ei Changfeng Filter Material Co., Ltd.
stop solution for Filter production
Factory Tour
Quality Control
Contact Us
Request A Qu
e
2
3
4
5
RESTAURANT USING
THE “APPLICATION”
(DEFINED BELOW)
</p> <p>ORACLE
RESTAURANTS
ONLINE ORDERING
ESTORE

==

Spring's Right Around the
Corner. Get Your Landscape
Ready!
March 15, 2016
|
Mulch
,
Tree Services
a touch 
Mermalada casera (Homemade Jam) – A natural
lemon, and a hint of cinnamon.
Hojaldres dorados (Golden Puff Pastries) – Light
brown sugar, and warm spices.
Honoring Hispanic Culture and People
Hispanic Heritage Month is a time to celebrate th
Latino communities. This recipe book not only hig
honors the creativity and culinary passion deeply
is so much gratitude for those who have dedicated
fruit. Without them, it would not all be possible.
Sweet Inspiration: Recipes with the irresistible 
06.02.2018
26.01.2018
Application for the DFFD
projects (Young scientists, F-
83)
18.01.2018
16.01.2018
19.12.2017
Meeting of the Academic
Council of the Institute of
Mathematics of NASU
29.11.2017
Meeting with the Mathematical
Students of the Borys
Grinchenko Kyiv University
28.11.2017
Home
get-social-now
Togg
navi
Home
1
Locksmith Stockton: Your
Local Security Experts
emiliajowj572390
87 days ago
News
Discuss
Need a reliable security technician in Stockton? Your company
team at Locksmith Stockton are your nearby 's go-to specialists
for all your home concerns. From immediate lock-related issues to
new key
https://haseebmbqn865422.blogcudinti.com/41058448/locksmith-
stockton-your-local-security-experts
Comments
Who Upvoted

**TO-DO ITEM**
Copy the material word for word, starting with the line that contains "Spring's Right Around the" and going on through the line that contains "Who Upvoted".

**RESPONSE FOR THIS EXERCISE**
Spring's Right Around the
Corner. Get Your Landscape
Ready!
March 15, 2016
|
Mulch
,
Tree Services
a touch 
Mermalada casera (Homemade Jam) – A natural
lemon, and a hint of cinnamon.
Hojaldres dorados (Golden Puff Pastries) – Light
brown sugar, and warm spices.
Honoring Hispanic Culture and People
Hispanic Heritage Month is a time to celebrate th
Latino communities. This recipe book not only hig
honors the creativity and culinary passion deeply
is so much gratitude for those who have dedicated
fruit. Without them, it would not all be possible.
Sweet Inspiration: Recipes with the irresistible 
06.02.2018
26.01.2018
Application for the DFFD
projects (Young scientists, F-
83)
18.01.2018
16.01.2018
19.12.2017
Meeting of the Academic
Council of the Institute of
Mathematics of NASU
29.11.2017
Meeting with the Mathematical
Students of the Borys
Grinchenko Kyiv University
28.11.2017
Home
get-social-now
Togg
navi
Home
1
Locksmith Stockton: Your
Local Security Experts
emiliajowj572390
87 days ago
News
Discuss
Need a reliable security technician in Stockton? Your company
team at Locksmith Stockton are your nearby 's go-to specialists
for all your home concerns. From immediate lock-related issues to
new key
https://haseebmbqn865422.blogcudinti.com/41058448/locksmith-
stockton-your-local-security-experts
Comments
Who Upvoted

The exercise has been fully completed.